**PASSAGE TO READ:**
== == ==

PHOTO: John Donahue gets ready to plant one on Miss Milk Bowl last October. (Leif Tillotson photo)

-by Justin St. Louis
VMM Editor

The Milk Bowl is the high point in every driver’s season at Thunder Road. Yeah, it may not go that well for a lot of them, but it’s a great weekend.

There’s something to be said about the way everyone looks forward to just being there, even though for 90 percent of us, it brings with it the end of the racing season.

The anticipation is killer for anyone, whether they’ve won the race a couple times or not. It’s just so completely different from every event in the country, and it’s something race fans from everywhere “have to see once.”

And that’s ‘cuz, by Godfrey, someone’s gonna kiss themself a kay-ow by th’enda the day. Yessah.

If you want to know what it’s really like, check this little nugget out right here: The Rear View Mirror: Milk Bowl Rookie Ride


So what’s the Milk Bowl all about? Glad you asked.

In 1962, Thunder Road owner and promoter Ken Squier wanted an event unique to his track, and wanted something with a Vermont flair.

The cars of the day were rudimentary at best, and feature races were only between 25 and 35 laps. So Squier decided to run the cars 50 laps. Three times.

Twenty cars qualified though time trials, and points were awarded to each driver after each 50-lap segment: 20 to the winner, 19 for second, and so on, down to 1 point for the last-place finisher. The finish of the first segment was then inverted to start the second round, and points were again doled out. Then it was all repeated again for the third segment.

“We’d never had a race I believe over 35 laps,” said Thunder Road pioneer Harold “Hard Luck” Hanaford of Bethlehem, N.H. “In my own mind I didn’t know whether a driver or a car would hold up.”

== == ==

(Dataset items)
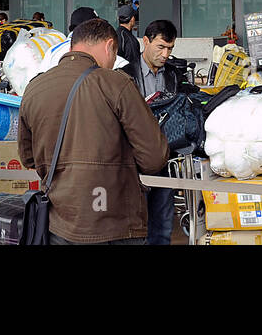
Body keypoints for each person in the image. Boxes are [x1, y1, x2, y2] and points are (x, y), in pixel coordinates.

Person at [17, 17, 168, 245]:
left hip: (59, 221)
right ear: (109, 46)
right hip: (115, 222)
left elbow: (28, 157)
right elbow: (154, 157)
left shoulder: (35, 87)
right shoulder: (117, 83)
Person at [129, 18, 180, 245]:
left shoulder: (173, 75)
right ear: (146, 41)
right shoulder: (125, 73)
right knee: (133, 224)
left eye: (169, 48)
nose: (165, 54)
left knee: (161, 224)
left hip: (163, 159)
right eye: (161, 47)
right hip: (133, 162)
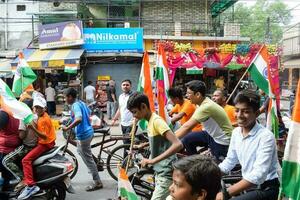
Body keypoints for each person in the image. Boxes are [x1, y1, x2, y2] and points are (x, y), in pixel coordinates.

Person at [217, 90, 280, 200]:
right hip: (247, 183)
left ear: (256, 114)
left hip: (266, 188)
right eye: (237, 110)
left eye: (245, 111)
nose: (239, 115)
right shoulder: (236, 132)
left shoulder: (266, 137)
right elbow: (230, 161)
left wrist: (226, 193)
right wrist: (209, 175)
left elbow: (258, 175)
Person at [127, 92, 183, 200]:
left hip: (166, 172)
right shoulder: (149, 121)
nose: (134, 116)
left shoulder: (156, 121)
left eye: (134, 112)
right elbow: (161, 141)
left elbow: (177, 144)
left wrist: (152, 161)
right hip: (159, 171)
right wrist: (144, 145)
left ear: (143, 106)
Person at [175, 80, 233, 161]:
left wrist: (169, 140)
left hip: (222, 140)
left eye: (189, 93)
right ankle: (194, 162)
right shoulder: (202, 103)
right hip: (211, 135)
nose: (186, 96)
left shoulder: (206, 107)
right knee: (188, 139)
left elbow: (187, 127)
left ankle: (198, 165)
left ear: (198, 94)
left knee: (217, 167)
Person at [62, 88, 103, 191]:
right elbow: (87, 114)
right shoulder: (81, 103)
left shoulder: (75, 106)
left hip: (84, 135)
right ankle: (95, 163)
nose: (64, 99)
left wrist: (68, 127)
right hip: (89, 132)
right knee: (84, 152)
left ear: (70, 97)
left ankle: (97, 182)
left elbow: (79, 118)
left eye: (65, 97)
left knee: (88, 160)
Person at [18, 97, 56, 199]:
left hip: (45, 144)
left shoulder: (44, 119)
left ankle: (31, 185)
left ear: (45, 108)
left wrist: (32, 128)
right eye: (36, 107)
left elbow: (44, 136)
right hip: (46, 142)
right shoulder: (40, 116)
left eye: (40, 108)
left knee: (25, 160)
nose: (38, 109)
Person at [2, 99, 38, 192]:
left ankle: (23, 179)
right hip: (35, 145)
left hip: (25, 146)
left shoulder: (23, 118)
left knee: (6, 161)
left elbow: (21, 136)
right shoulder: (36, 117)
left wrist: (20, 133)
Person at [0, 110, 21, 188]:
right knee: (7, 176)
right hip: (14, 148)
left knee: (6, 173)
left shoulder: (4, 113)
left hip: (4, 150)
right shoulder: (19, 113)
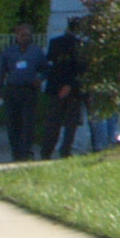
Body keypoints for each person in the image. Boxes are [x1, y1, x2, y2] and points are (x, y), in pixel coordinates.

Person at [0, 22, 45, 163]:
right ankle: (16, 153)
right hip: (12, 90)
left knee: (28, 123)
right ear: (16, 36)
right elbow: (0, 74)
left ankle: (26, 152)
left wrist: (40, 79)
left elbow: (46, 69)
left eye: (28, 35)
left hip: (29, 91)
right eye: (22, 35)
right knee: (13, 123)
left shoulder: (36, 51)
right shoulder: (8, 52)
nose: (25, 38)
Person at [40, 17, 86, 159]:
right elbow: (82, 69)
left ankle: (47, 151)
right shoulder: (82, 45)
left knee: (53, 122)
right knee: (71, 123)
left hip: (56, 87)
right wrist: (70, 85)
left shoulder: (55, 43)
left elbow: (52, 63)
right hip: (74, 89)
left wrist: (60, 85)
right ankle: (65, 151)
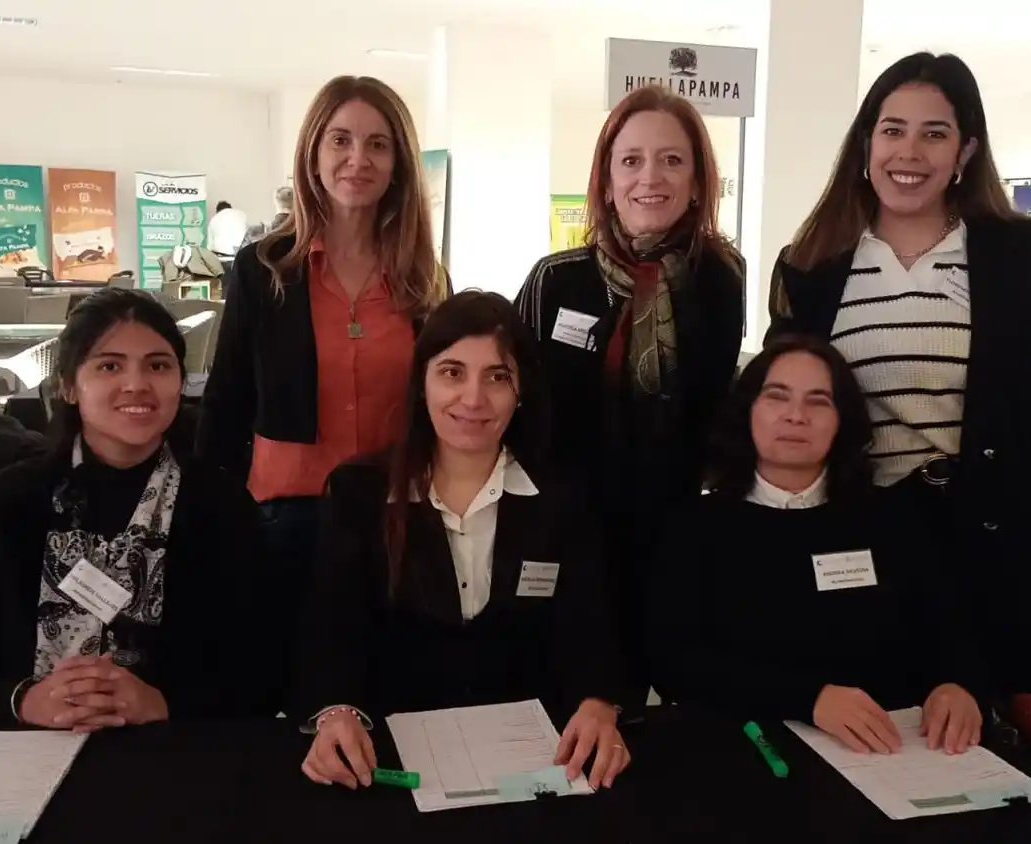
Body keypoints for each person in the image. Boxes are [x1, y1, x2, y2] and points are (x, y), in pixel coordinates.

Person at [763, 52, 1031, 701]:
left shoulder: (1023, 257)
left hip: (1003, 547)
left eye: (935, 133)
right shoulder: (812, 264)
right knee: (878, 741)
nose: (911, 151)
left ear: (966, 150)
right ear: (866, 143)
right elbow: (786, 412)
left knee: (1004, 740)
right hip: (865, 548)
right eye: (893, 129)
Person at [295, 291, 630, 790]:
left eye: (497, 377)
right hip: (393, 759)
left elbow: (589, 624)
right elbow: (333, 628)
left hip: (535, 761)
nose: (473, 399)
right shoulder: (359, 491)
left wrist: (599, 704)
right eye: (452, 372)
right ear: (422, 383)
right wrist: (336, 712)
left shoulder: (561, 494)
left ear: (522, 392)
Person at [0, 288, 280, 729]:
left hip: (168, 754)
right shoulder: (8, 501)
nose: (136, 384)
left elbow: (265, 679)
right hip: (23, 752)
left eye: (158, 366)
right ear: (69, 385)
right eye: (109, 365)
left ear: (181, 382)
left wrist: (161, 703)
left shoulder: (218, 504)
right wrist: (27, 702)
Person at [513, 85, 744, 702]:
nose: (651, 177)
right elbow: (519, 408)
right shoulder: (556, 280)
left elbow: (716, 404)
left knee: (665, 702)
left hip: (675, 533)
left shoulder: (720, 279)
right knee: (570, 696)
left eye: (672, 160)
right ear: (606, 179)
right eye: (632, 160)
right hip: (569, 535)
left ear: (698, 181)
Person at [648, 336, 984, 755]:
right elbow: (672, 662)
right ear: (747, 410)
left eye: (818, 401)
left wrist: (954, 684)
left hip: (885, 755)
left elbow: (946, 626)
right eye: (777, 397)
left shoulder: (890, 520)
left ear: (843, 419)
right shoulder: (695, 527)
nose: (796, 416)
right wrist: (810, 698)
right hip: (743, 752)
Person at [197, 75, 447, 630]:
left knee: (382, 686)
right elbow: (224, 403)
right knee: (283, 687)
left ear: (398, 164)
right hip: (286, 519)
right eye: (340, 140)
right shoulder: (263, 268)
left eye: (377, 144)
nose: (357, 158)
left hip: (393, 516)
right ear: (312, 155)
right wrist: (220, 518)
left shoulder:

== == ==

**ASSIGNMENT 1:**
Can you turn the paragraph beginning "Twenty cars qualified" in the Milk Bowl article into a short list that keeps its main facts?
**ASSIGNMENT 2:**
Will you reproduce the Milk Bowl article word for word from "So what’s the" up to and including "the third segment."?
These entries are separate material, unrelated to the Milk Bowl article.

**REPLY 1:**
- Twenty cars qualified through time trials.
- After each 50-lap segment, drivers earned points: 20 for the winner, 19 for second, down to 1 for last place.
- The first segment's finishing order was inverted to set the start of the second segment, which was scored the same way.
- The process was repeated for the third segment.

**REPLY 2:**
So what’s the Milk Bowl all about? Glad you asked.

In 1962, Thunder Road owner and promoter Ken Squier wanted an event unique to his track, and wanted something with a Vermont flair.

The cars of the day were rudimentary at best, and feature races were only between 25 and 35 laps. So Squier decided to run the cars 50 laps. Three times.

Twenty cars qualified though time trials, and points were awarded to each driver after each 50-lap segment: 20 to the winner, 19 for second, and so on, down to 1 point for the last-place finisher. The finish of the first segment was then inverted to start the second round, and points were again doled out. Then it was all repeated again for the third segment.